Naglee & Parrott v. Lyman
Before: Field
Synopsis
A letter of credit, promising unconditionally to accept bills drawn upon its faith, is deemed, under our statute, an actual acceptance in favor of a person who, upon its faith, receives a bill so drawn, for a valuable consideration.
It is no objection to recovery on a bill, that, by special indorsements on it, title is shown out of the payee, without any retransfer from the last indorsee to him, if there be proof that the indorsements were made simply for collecting the bill, and that the indorsees had no interest in it.
If, when a creditor takes a bill before maturity, as collateral security for an antecedent debt, there be any change in the legal rights of the parties in relation to such debt, the creditor becomes a holder for value, and the bill is not subject to the equities between the original parties.
In this State, taking such collateral security changes the legal rights of the parties, as it operates as a surrender, by the creditor, of the right to attach the property of the debtor, and this surrender is a sufficient consideration for the security.
The transfer to a receiver, by order of Court, of the effects of an insolvent, in the suit of a judgment creditor, is not an assignment absolutely void under the Insolvent Act of 1852, according to any decisions of this Court, but only void as against the claims of creditors. The cases of Cheever v. Hays, (2 Cal. 471,) and of Adams v. Woods et al. (8 Id. 152,) on this point, explained.
Opinion — Field
Field, C. J. delivered the opinion of the Court—Cope, J. concurring.

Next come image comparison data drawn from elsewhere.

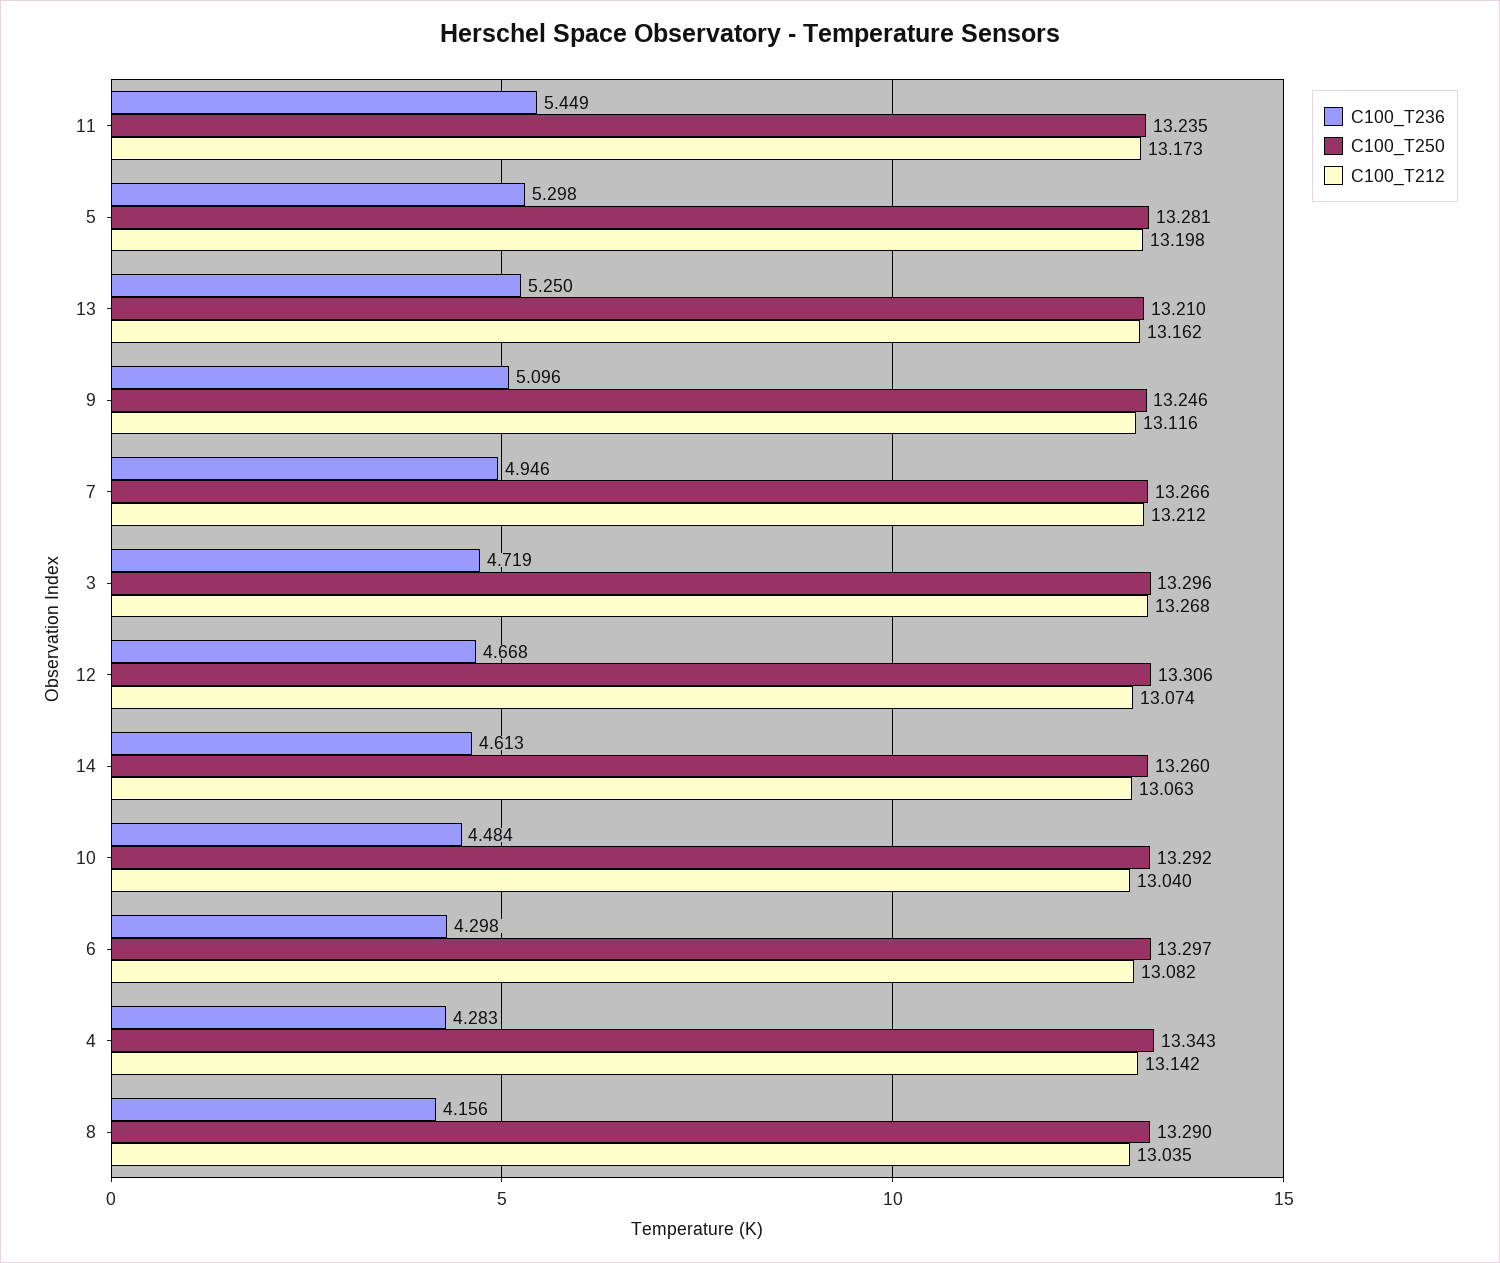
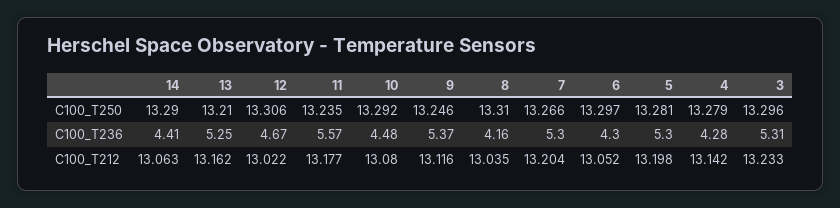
  {
    "C100_T236": {
-     "11": 5.449,
+     "11": 5.57,
      "5": 5.298,
      "13": 5.25,
-     "9": 5.096,
+     "9": 5.37,
-     "7": 4.946,
+     "7": 5.3,
-     "3": 4.719,
+     "3": 5.31,
      "12": 4.668,
-     "14": 4.613,
+     "14": 4.41,
      "10": 4.484,
      "6": 4.298,
      "4": 4.283,
      "8": 4.156
    },
    "C100_T250": {
      "11": 13.235,
      "5": 13.281,
      "13": 13.21,
      "9": 13.246,
      "7": 13.266,
      "3": 13.296,
      "12": 13.306,
-     "14": 13.26,
+     "14": 13.29,
      "10": 13.292,
      "6": 13.297,
-     "4": 13.343,
+     "4": 13.279,
-     "8": 13.29
+     "8": 13.31
    },
    "C100_T212": {
-     "11": 13.173,
+     "11": 13.177,
      "5": 13.198,
      "13": 13.162,
      "9": 13.116,
-     "7": 13.212,
+     "7": 13.204,
-     "3": 13.268,
+     "3": 13.233,
-     "12": 13.074,
+     "12": 13.022,
      "14": 13.063,
-     "10": 13.04,
+     "10": 13.08,
-     "6": 13.082,
+     "6": 13.052,
      "4": 13.142,
      "8": 13.035
    }
  }

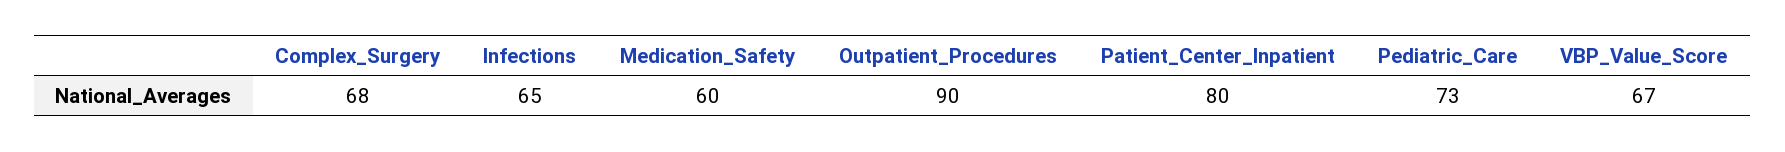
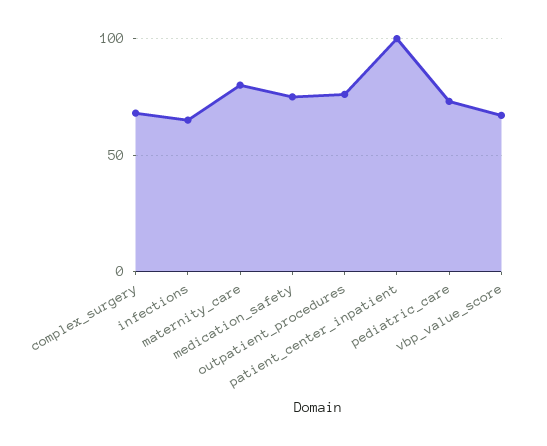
  {
    "Complex_Surgery": 68,
    "Infections": 65,
-   "Medication_Safety": 60,
+   "Medication_Safety": 75,
-   "Outpatient_Procedures": 90,
+   "Outpatient_Procedures": 75,
-   "Patient_Center_Inpatient": 80,
+   "Patient_Center_Inpatient": 100,
    "Pediatric_Care": 73,
-   "VBP_Value_Score": 67
+   "VBP_Value_Score": 67,
+   "maternity_care": 80
  }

In 1854, the defendant gave Clifford & Co. of San Francisco, a letter of credit, authorizing them to draw upon him at Boston or ¡New York, at sixty or ninety days’ sight, for any sums not exceeding twenty thousand dollars. The object of the credit was to énable Clifford & Co. to raise funds at San Francisco, and to remit the same to the defendant. They had, in fact, no interest in the transaction, the proceeding being a mere device on the part of the defendant to raise money on the time drafts of Clifford & Co. for his own use. Upon receiving the letter, Clifford & Co. applied to Page, Bacon & Co. to cash their bills on the defendant for the amount of the credit, payable sixty days after sight. Page, Bacon & Co. refused to do this, as the bills had too long to run, but after some negotiation sold their own sight bills on Boston, for the amount, to Clifford & Co. upon the promise of the latter to pay for the same within three or four weeks, retaining, by agreement, the letter of credit as collateral security for the payment. Soon afterward the costs of the bills were paid to Page, Bacon & Co. but through inadvertence the letter of credit was not withdrawn from their possession. Previous to this letter, Clifford & Co. were indebted on their own note to Page, Bacon & Co. in the sum of fifteen thousand dollars, of which amount ten thousand remained unpaid in February, 1855, when the latter firm suspended payment. For this balance security was demanded 5 and upon the suggestion of one of the firm of Page, Bacon & Co. a bill for the amount was drawn by Clifford & Co. upon the defendant at Boston, based upon the letter of credit, payable in sixty days after sight to the order of Page, Bacon & Co. and delivered to them. The bill was taken as collateral security merely, and not in payment of the note. Upon presentation of the bill at Boston, acceptance and payment were refused, and the bill was accordingly returned under protest. The plaintiffs were appointed receivers of the effects of Page, Bacon & Co. by order of the District Court, and authorized to institute suit for the collection of demands of that firm, in their hands as such receivers. They recovered judgment and defendant appeals.
Some attempt was made to show that the credit was revoked [454]by the defendant previous to the drawing of the bill in suit, but the evidence on the point was too slight to justify any conclusion to that effect. The question upon which the case must turn relates to the sufficiency of the consideration given by Page, Bacon & Co. The non-acceptance of the drawee cannot affect his liability; the letter of credit containing an unconditional promise to accept the bills, drawn upon its faith, and the statute providing that such promise in writing, made before the bill is drawn, shall be deemed an actual acceptance in favor of every person, who, upon its faith, shall receive the bill/or a valuable consideration. (Laws of 1850, Ch. 100, Sec. 8.) The objection to the authority of the plaintiff as receivers to institute the suit is answered by the finding of the Court, which we must presume, in the absence of anything to the contrary in the record, was based upon proper evidence of the fact, and the objection that the special indorsements on the bill show title out of Page, Bacon & Co. as there was no retransfer from the last indorsee to them, is met by the proof that the several indorsements were made for the purpose of collecting the bill, and that the indorsees had no interest in it. (See the Chatauque County Bank v. Davis et al. 21 Wend. 584: Dugan et al. Executors, etc. v. The United States, 3 Wheat. 172; and Dollfus v. Frosch, 1 Denio, 367.)